Acho bom ter contra argumentado meus questionamentos, mas vou insistir: não podemos reduzir toda essa questão em ser a favor ou contra a 10, (12?) Megas-projetos hidroelétricos. Obvio que o assunto inclui também as hidrelétricas, mas elas são apenas uma parte do contexto.
Para você ficar mais tranqüilo, a hidrelétrica de Belo Monte é, do meu ponto de vista, hoje totalmente desnecessária, pois podemos gerar a mesma quantidade de energia de Belo Monte melhorando a eficiência energética do potencial hidrelétrico já existente, e com investimentos (bem menores) em alternativas renováveis mais modernas.
Mas e aí? Isso não resolve o dilema que o Brasil e a Amazônia (e o mundo também) têm pela frente nos próximos 10-15-20 anos.
O que temos que discutir mesmo, são os fundamentos para pensar a um futuro sustentável para todos, e não argumentando apenas com os impactos negativos sobre a população local.
Enquanto estamos discutindo sobre hidroelétricas o Governo já ampliou o programa de geração de energia nuclear (Angra 3) que pode ter conseqüências locais e globais bem piores de qualquer outro tipo de geração de energia, e ninguém deu um pio. Ademais a discussão sobre biocombustiveis e sua implantação pode gerar horrores na Amazônia e no Brasil se não for planejada e implementada de forma sustentável.
Então vamos tentar raciocinar evitando o “vicio” de ser contra ou a favor de alguma coisa a priori.
1) O mundo, o Brasil (a Amazônia também) cresce, e vai crescer ainda mais (população e economias).
2) A ONU prevê para as próximas décadas aumento de temperatura, derretimento acelerado da calota polar no Ártico, elevação do nível do mar em até 43 centímetros neste século e maior ocorrência de secas, inundações, ondas de calor e talvez a savanizção da Amazônia.

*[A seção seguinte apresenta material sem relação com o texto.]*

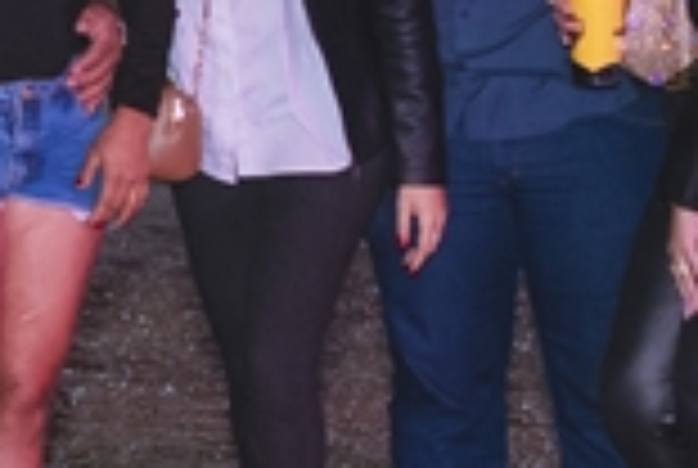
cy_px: 112
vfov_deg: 5.5
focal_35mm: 250
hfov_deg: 7.8
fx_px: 4864
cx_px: -696
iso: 2500
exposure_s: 1/200
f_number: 2.5
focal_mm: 35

3) O aquecimento global é o problema principal para o conjunto das nações, pois suas conseqüências negativas caem em cima do conjunto, inclusive amazônico.
4) O principal vilão do aquecimento global é a matriz energética global baseada no uso dos combustíveis fosseis (a emissão dos gases que agravam o chamado efeito-estufa).
5) Apenas 13% da energia consumida no mundo é renovável. A queima de carvão e de derivados de petróleo responde por 80%, e 7% vêm de usinas nucleares.
6) O atual modelo energético brasileiro é ultra-concentrado no setor hidrelétrico, que produz 85% do total. Uma situação invejável segundo muitos. Outros 4% vem da queima de biomassa. São fontes renováveis e, em tese, neutras em termos de produção de gás carbônico. As outras fontes são gás natural (4%), óleo combustível (3%) carvão (2%) e nuclear (2%).
7) Simulando um crescimento médio do PIB de 3,2% ao ano até 2050 e um crescimento populacional de 0,5% ao ano entre 2030 e 2040 e de 0,3% ao ano depois disso, o Brasil chegaria a 2050 com 260 milhões de habitantes.

Então Edilberto temos que discutir a fundo. Não é questão de defender ou ser contra o Lula, PAC, Hidroelétricas, pois tem Nuclear e Biocombustivel que também estão vindo aí.
O Brasil precisa de energia para crescer e a maneira como irá expandir sua matriz energética poderá contribuir a criar um grande problema.
O Brasil hoje é o quarto maior emissor do planeta, fundamentalmente, por causa de uso e ocupação do solo, e o desmatamento na Amazônia é responsável por 75% da participação brasileira no aquecimento global.
O Brasil tem grandes desafios, e o primeiro grande desafio é a Amazônia. O grande problema da Amazônia não são as hidrelétricas, mas o desmatamento acelerado.
O Brasil terá que manter uma matriz energética renovável, inclusive reduzir a dependência das Megas Hidroelétricas (tem maneiras melhores a custo menor para usar o potencial hidroelétrico), mas principalmente terá que cuidar do desmatamento da Amazônia. Terá que fazer isso dentro de um critério de sustentabilidade.
Então Edilberto, vamos tentar ampliar esse debate evitando o reducionismo político, e fazer uma discussão à altura dos desafios que a Amazônia e o Brasil têm pela frente.